Because when you write outside of an array bounds, C lets you. You're just writing to somewhere else in the program.
C is known as the lowest level high level language. To understand what "low level" means, remember that each of these variables you have created you can think of as living in physical memory. An array of integers of length 16 might occupy 64 bytes if integers are size 4. Perhaps they occupy bytes 100-163 (unlikely but I'm not going to make up realistic numbers, also these are usually better thought of in hexadecimal). What occupies byte 164? Maybe another variable in your program. What happens if you write to one past your array of 16 integers? well, it might write to that byte.
C lets you do this. Why? If you can't think of any answers, then maybe you should switch languages. I'm not being pedantic - if this doesn't benefit you then you might want to program in a language in which it is a little harder for you to make weird mistakes like this. But reasons include:
It's faster and smaller. Adding bounds checking takes time and space, so if you're writing code for a microprocessor, or writing a JIT compiler, speed and size really do matter a lot.
If you want to understand machine architecture and go into hardware, e.g. if you're a student, it's a good gateway from programming into OS/hardware/electrical engineering. And much of computer science.
Being close to machine code, it's standard in a way that many other languages and systems have to, or can easily, support some degree of compatibility with.
Other reasons that I would be able to give if I ever actually had to work this close to the machine code.
The moral is: In C, be very careful. You must check your own array bounds. You must clean up your own memory. If you don't, your program often won't crash but will start just doing really weird things without telling you where or why.
for (j = 0; j <= 5; j++)
should be
for (j = 0; j <= 4; j++)
and array2 max index is 3 so
array2[j] = 5;
is also going to be a problem when j == 4.
C array indexes start from 0. So an [X] array valid indexes are from 0 to X-1, thus you get X elements in total.

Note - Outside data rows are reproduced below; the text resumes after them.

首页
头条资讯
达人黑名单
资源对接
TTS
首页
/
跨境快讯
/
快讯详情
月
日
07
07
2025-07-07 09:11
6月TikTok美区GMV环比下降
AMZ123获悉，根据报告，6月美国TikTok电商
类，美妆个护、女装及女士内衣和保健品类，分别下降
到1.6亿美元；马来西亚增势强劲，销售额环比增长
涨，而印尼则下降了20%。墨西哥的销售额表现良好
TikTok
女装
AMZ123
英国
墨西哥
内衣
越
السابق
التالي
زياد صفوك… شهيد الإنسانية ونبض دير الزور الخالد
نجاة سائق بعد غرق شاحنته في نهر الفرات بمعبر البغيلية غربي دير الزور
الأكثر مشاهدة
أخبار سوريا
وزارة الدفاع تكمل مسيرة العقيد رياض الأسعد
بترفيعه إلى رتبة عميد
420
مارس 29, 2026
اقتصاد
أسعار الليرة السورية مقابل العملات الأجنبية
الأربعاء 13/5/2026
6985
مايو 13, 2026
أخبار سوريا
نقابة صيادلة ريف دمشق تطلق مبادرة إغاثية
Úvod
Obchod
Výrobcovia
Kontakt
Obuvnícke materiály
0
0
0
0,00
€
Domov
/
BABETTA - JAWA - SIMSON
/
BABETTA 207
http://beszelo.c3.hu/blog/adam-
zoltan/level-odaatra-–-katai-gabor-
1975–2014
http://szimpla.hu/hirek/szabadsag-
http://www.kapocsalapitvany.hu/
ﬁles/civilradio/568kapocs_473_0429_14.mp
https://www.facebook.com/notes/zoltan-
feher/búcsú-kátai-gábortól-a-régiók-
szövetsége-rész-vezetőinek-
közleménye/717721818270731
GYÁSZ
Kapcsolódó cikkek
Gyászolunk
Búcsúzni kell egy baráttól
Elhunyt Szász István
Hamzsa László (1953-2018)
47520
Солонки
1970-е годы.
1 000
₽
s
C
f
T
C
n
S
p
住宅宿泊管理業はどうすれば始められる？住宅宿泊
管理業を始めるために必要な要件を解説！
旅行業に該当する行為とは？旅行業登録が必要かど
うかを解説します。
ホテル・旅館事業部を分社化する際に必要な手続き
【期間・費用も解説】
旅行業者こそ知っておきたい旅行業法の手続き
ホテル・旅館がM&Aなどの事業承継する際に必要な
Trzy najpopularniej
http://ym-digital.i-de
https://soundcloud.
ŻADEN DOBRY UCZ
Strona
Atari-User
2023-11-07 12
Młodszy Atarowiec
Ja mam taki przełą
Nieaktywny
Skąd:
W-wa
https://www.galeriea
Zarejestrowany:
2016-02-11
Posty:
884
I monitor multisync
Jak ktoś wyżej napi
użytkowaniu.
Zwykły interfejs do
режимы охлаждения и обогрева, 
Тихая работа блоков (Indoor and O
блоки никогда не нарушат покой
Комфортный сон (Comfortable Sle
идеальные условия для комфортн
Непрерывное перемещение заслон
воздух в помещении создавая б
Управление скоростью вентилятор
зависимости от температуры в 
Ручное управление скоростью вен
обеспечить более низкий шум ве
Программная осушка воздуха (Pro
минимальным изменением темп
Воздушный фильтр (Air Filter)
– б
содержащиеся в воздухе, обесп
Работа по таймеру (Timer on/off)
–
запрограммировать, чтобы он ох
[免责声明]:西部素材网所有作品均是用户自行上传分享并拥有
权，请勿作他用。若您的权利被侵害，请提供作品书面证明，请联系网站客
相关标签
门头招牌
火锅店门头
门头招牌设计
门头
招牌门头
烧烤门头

You should use the < operator, instead of <=, in order to show the same number in both the array declaration [X] and in the expression < X. For instance
int array[10];
...
for (i=0 ; i < 10 ; ++i) ... // instead of `<= 9`
This is less error prone.
If you're outside the bounds of one array, there's always a possibility you'll be inside the bounds of the other.
array2[j] = 5; - This is your problem of overflow.

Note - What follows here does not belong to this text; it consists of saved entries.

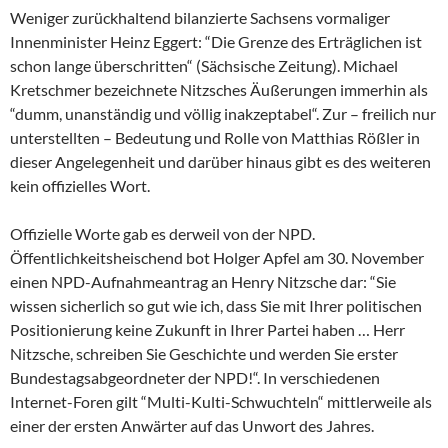
Weniger zurückhaltend bilanzierte Sachsens vormaliger
Innenminister Heinz Eggert: “Die Grenze des Erträglichen ist
schon lange überschritten“ (Sächsische Zeitung). Michael
Kretschmer bezeichnete Nitzsches Äußerungen immerhin als
“dumm, unanständig und völlig inakzeptabel“. Zur – freilich nur
unterstellten – Bedeutung und Rolle von Matthias Rößler in
dieser Angelegenheit und darüber hinaus gibt es des weiteren
kein offizielles Wort.
Offizielle Worte gab es derweil von der NPD.
Öffentlichkeitsheischend bot Holger Apfel am 30. November
einen NPD-Aufnahmeantrag an Henry Nitzsche dar: “Sie
wissen sicherlich so gut wie ich, dass Sie mit Ihrer politischen
Positionierung keine Zukunft in Ihrer Partei haben … Herr
Nitzsche, schreiben Sie Geschichte und werden Sie erster
Bundestagsabgeordneter der NPD!“. In verschiedenen
Internet-Foren gilt “Multi-Kulti-Schwuchteln“ mittlerweile als
einer der ersten Anwärter auf das Unwort des Jahres.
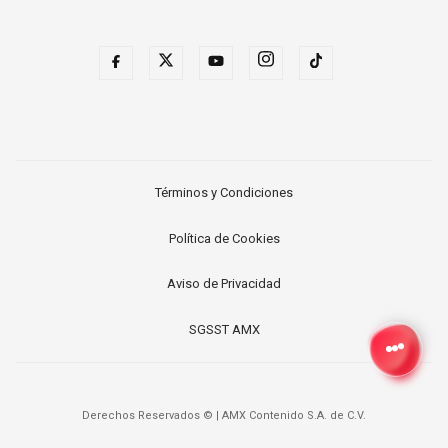
Términos y Condiciones
Política de Cookies
Aviso de Privacidad
SGSST AMX
Derechos Reservados ©
|
AMX Contenido S.A. de C.V.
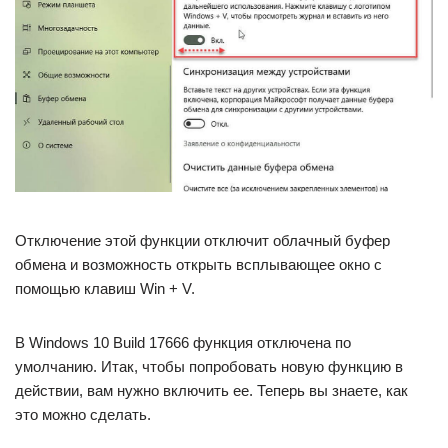
Отключение этой функции отключит облачный буфер
обмена и возможность открыть всплывающее окно с
помощью клавиш Win + V.
В Windows 10 Build 17666 функция отключена по
умолчанию. Итак, чтобы попробовать новую функцию в
действии, вам нужно включить ее. Теперь вы знаете, как
это можно сделать.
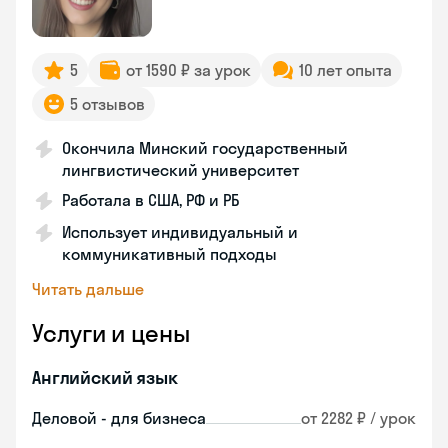
5
от 1590 ₽ за урок
10 лет опыта
5 отзывов
Окончила Минский государственный
лингвистический университет
Работала в США, РФ и РБ
Использует индивидуальный и
коммуникативный подходы
Читать дальше
Услуги и цены
Английский язык
Деловой - для бизнеса
от 2282 ₽ / урок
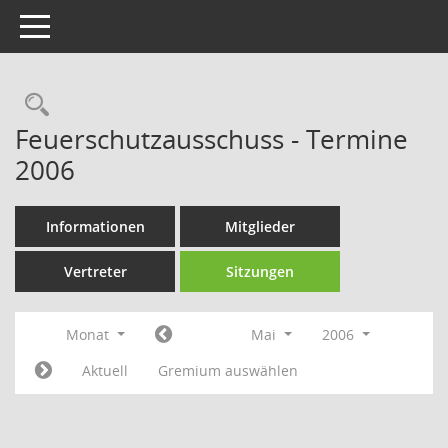
Toggle navigation
Rechercheauswahl
Feuerschutzausschuss - Termine
2006
Informationen
Mitglieder
Vertreter
Sitzungen
Monat
Mai
2006
Aktuell
Gremium auswählen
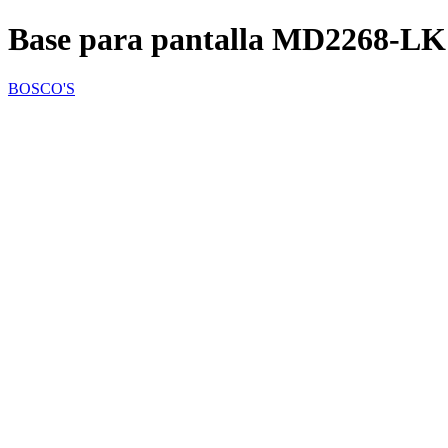
Base para pantalla MD2268-LK
BOSCO'S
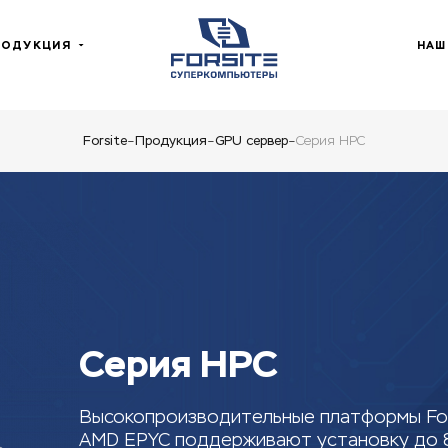
РОДУКЦИЯ
НАШ
Forsite
Продукция
GPU сервер
Серия HPC
Серия HPC
Высокопроизводительные платформы Forsi
AMD EPYC поддерживают установку до 8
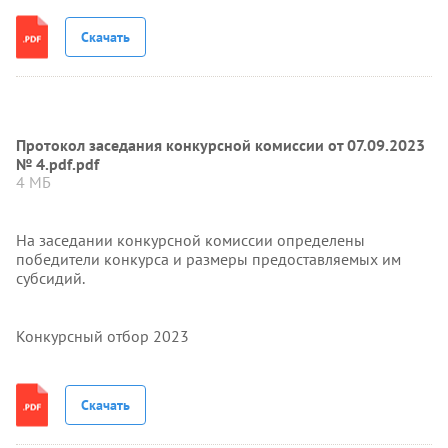
Скачать
Протокол заседания конкурсной комиссии от 07.09.2023
№ 4.pdf.pdf
4 МБ
На заседании конкурсной комиссии определены
победители конкурса и размеры предоставляемых им
субсидий.
Конкурсный отбор 2023
Скачать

for (j = 0; j <= 5; j++) - This is also a problem of overflow. Here also you are trying to access 5th index, where you can access only 0th to 4th index.

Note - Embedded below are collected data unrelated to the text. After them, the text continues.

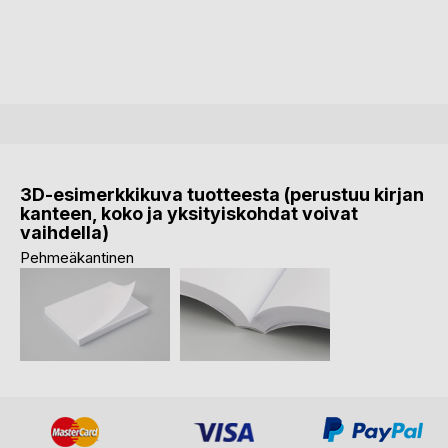
3D-esimerkkikuva tuotteesta (perustuu kirjan
kanteen, koko ja yksityiskohdat voivat
vaihdella)
Pehmeäkantinen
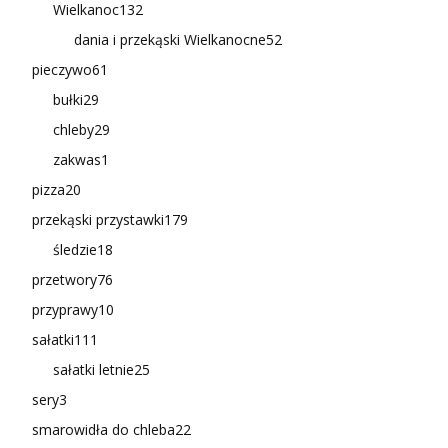
Wielkanoc
132
dania i przekąski Wielkanocne
52
pieczywo
61
bułki
29
chleby
29
zakwas
1
pizza
20
przekąski przystawki
179
śledzie
18
przetwory
76
przyprawy
10
sałatki
111
sałatki letnie
25
sery
3
smarowidła do chleba
22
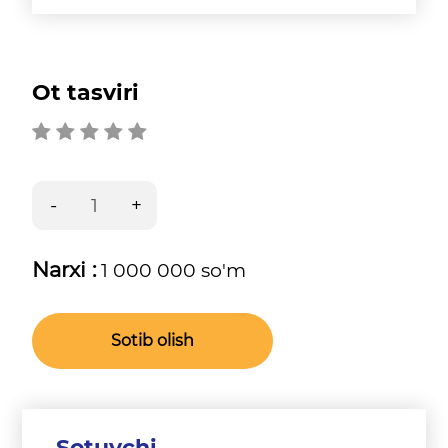
Ot tasviri
Narxi :
1 000 000 so'm
Sotib olish
Sotuvchi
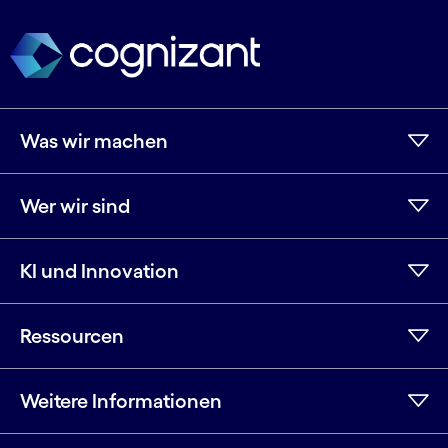
Was wir machen
Wer wir sind
KI und Innovation
Ressourcen
Weitere Informationen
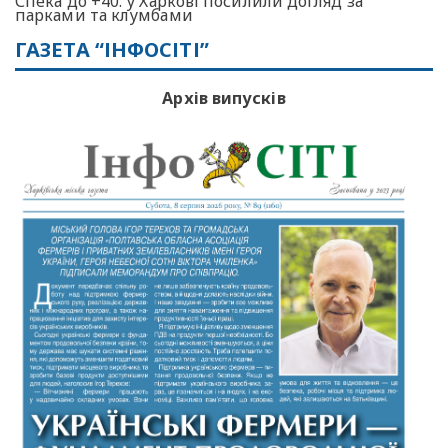
Спека до +40: у Харкові посилили догляд за
парками та клумбами
ГАЗЕТА “ІНФОСІТІ”
Архів випусків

In the process memory, while calling each function one activation records will be created to keep all the local variables of the function and also it will have some more memory to store the called function address location also. In your function four local variables are there, array, array2, i and j. All these four will be aligned in an order. So if overflow happens it will first tries to overwrite in the variable declared above or below which depends on architecture. If overflow happens for more bytes then it may corrupt the entire stack itself by overwriting some of the local variables of the called functions. This may leads to crash also, Sometimes it may not but it will behave indifferently as you are facing now.